Conclusions and future work

User generated design data is a prominent data source for data-driven design innovation. Unlike the traditional methods of eliciting design information through users’ feedback or marketing analysis, SCP provides a better way to interact with users in a co-development process by capturing the design information in real time. Most existing works focus on the new functionalities or values that are derived from the SCP. This work however intends to establish a systematic way to effectively elicit user generated design data for product innovation by integrating co-development toolkits. Aiming at this, a novel concept of SCOAP is introduced, and a data-driven cyber-physical approach for personalised SCP co-development in a cloud-based environment is further proposed. A case study of a smart respiratory mask co-development process is given with two examples to validate the proposed model. The main contribution of this work lies in two aspects:

  1. 1.

    Introduced a promising systematic design approach with valid case study for early and active user evolvement in the co-design/co-creation process with real-time information obtained for next-generation design or service innovation.

  2. 2.

    Proposed a novel concept of SCOAP for SCP open innovation. Its definition, product modelling techniques and cyber-physical product model are given in this work, which can be regarded as a basis for data-driven design for mass personalization in the era of third wave of IT innovation.

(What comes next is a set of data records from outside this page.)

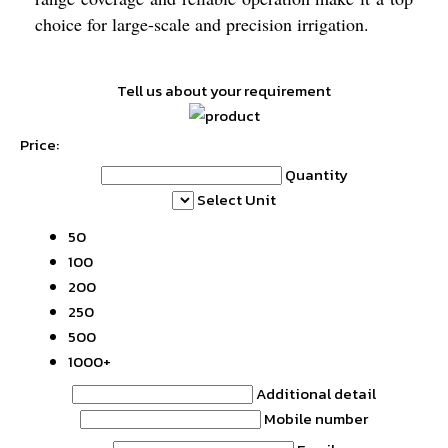
choice for large-scale and precision irrigation.
Tell us about your requirement
Price:
Quantity
Select Unit
50
100
200
250
500
1000+
Additional detail
Mobile number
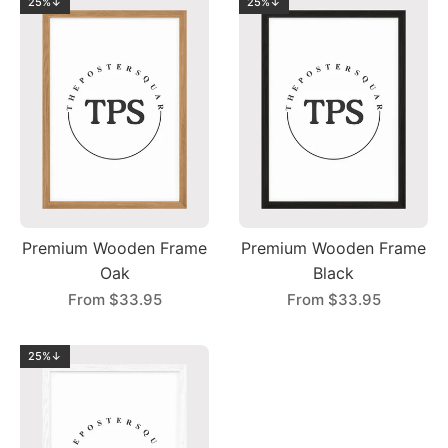
25%↓
25%↓
Premium Wooden Frame
Premium Wooden Frame
Oak
Black
From
$33.95
From
$33.95
25%↓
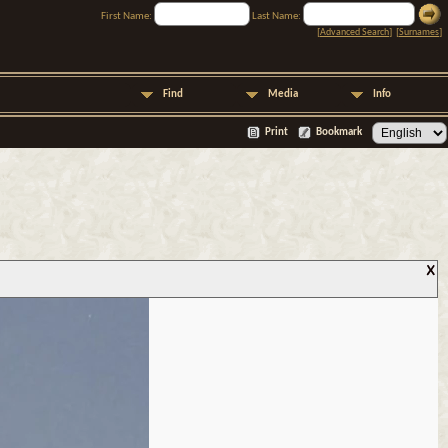
First Name:
Last Name:
[
Advanced Search
] [
Surnames
]
Find
Media
Info
Print
Bookmark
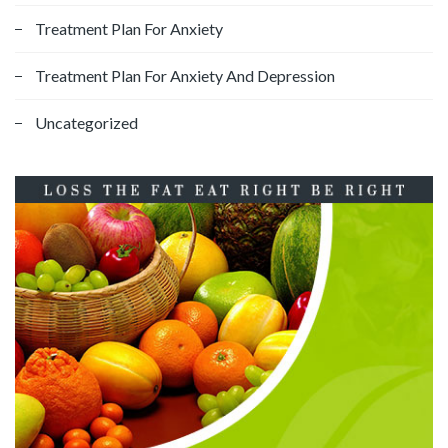
Treatment Plan For Anxiety
Treatment Plan For Anxiety And Depression
Uncategorized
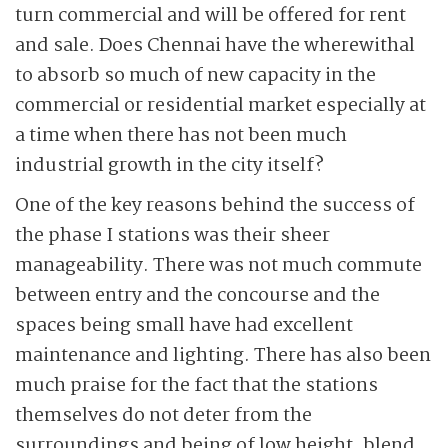
turn commercial and will be offered for rent
and sale. Does Chennai have the wherewithal
to absorb so much of new capacity in the
commercial or residential market especially at
a time when there has not been much
industrial growth in the city itself?
One of the key reasons behind the success of
the phase I stations was their sheer
manageability. There was not much commute
between entry and the concourse and the
spaces being small have had excellent
maintenance and lighting. There has also been
much praise for the fact that the stations
themselves do not deter from the
surroundings and being of low height, blend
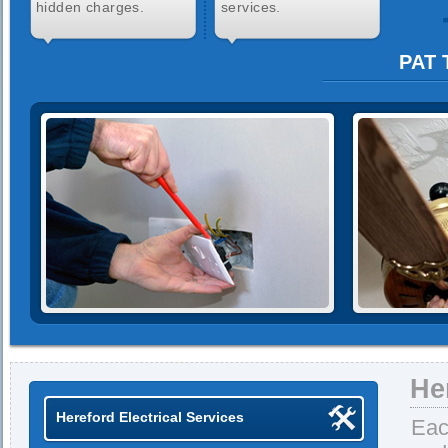
hidden charges.
services.
PAT 
He
Hereford Electrical Services
Eac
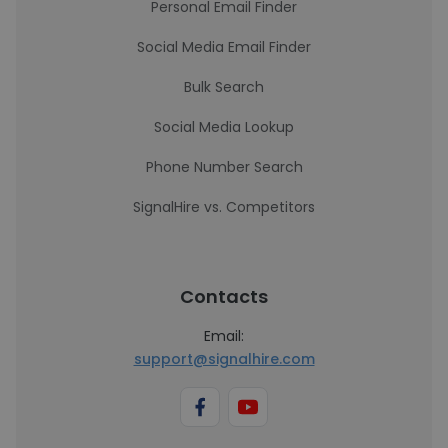
Personal Email Finder
Social Media Email Finder
Bulk Search
Social Media Lookup
Phone Number Search
SignalHire vs. Competitors
Contacts
Email:
support@signalhire.com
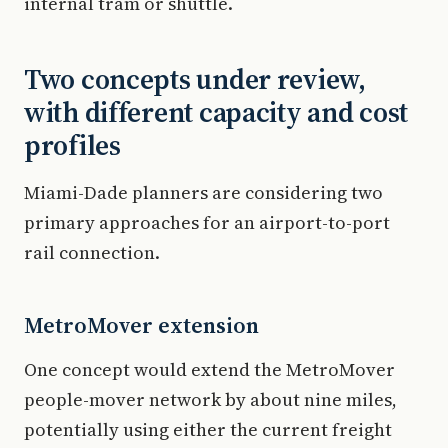
internal tram or shuttle.
Two concepts under review,
with different capacity and cost
profiles
Miami-Dade planners are considering two
primary approaches for an airport-to-port
rail connection.
MetroMover extension
One concept would extend the MetroMover
people-mover network by about nine miles,
potentially using either the current freight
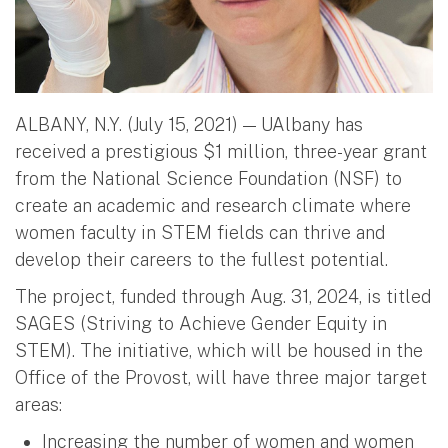
ALBANY, N.Y. (July 15, 2021) — UAlbany has
received a prestigious $1 million, three-year grant
from the National Science Foundation (NSF) to
create an academic and research climate where
women faculty in STEM fields can thrive and
develop their careers to the fullest potential.
The project, funded through Aug. 31, 2024, is titled
SAGES (Striving to Achieve Gender Equity in
STEM). The initiative, which will be housed in the
Office of the Provost, will have three major target
areas:
Increasing the number of women and women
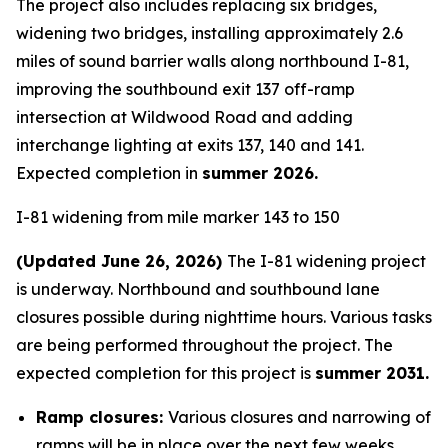
The project also includes replacing six bridges,
widening two bridges, installing approximately 2.6
miles of sound barrier walls along northbound I-81,
improving the southbound exit 137 off-ramp
intersection at Wildwood Road and adding
interchange lighting at exits 137, 140 and 141.
Expected completion in
summer 2026.
I-81 widening from mile marker 143 to 150
(Updated June 26, 2026)
The I-81 widening project
is underway. Northbound and southbound lane
closures possible during nighttime hours. Various tasks
are being performed throughout the project. The
expected completion for this project is
summer 2031.
Ramp closures:
Various closures and narrowing of
ramps will be in place over the next few weeks.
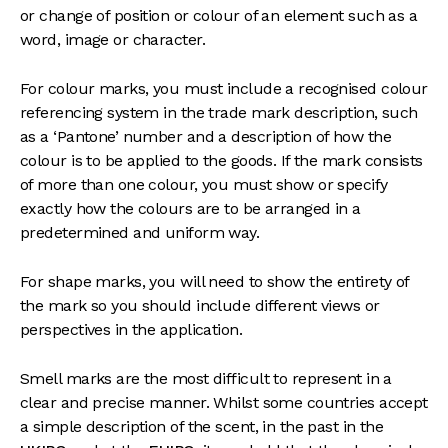
or change of position or colour of an element such as a
word, image or character.
For colour marks, you must include a recognised colour
referencing system in the trade mark description, such
as a ‘Pantone’ number and a description of how the
colour is to be applied to the goods. If the mark consists
of more than one colour, you must show or specify
exactly how the colours are to be arranged in a
predetermined and uniform way.
For shape marks, you will need to show the entirety of
the mark so you should include different views or
perspectives in the application.
Smell marks are the most difficult to represent in a
clear and precise manner. Whilst some countries accept
a simple description of the scent, in the past in the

Moreover, a brief comparison with other design approaches has been presented, with other potential applications discussed as well. Due to the page limit, this work only looks at the product development aspect of establishing a generic approach. Many other aspects, such as business model, intellectual property issues, marketing strategies, and so on, are not considered. Also, frankly, this work still has some limitations. For example, this work only considers one product family per user, and the user–user and manufacturer–manufacturer interaction process is not considered, which also plays an important role in a SCOAP environment. Hence, the authors would like to suggest two potential studies in the near future: (1) how to integrate user generated quantitative design data with real-time qualitative user experience data for personalised product innovation; (2) how to analyse various massive users’ generated data for SCP family design and platform development in a product ecosystem.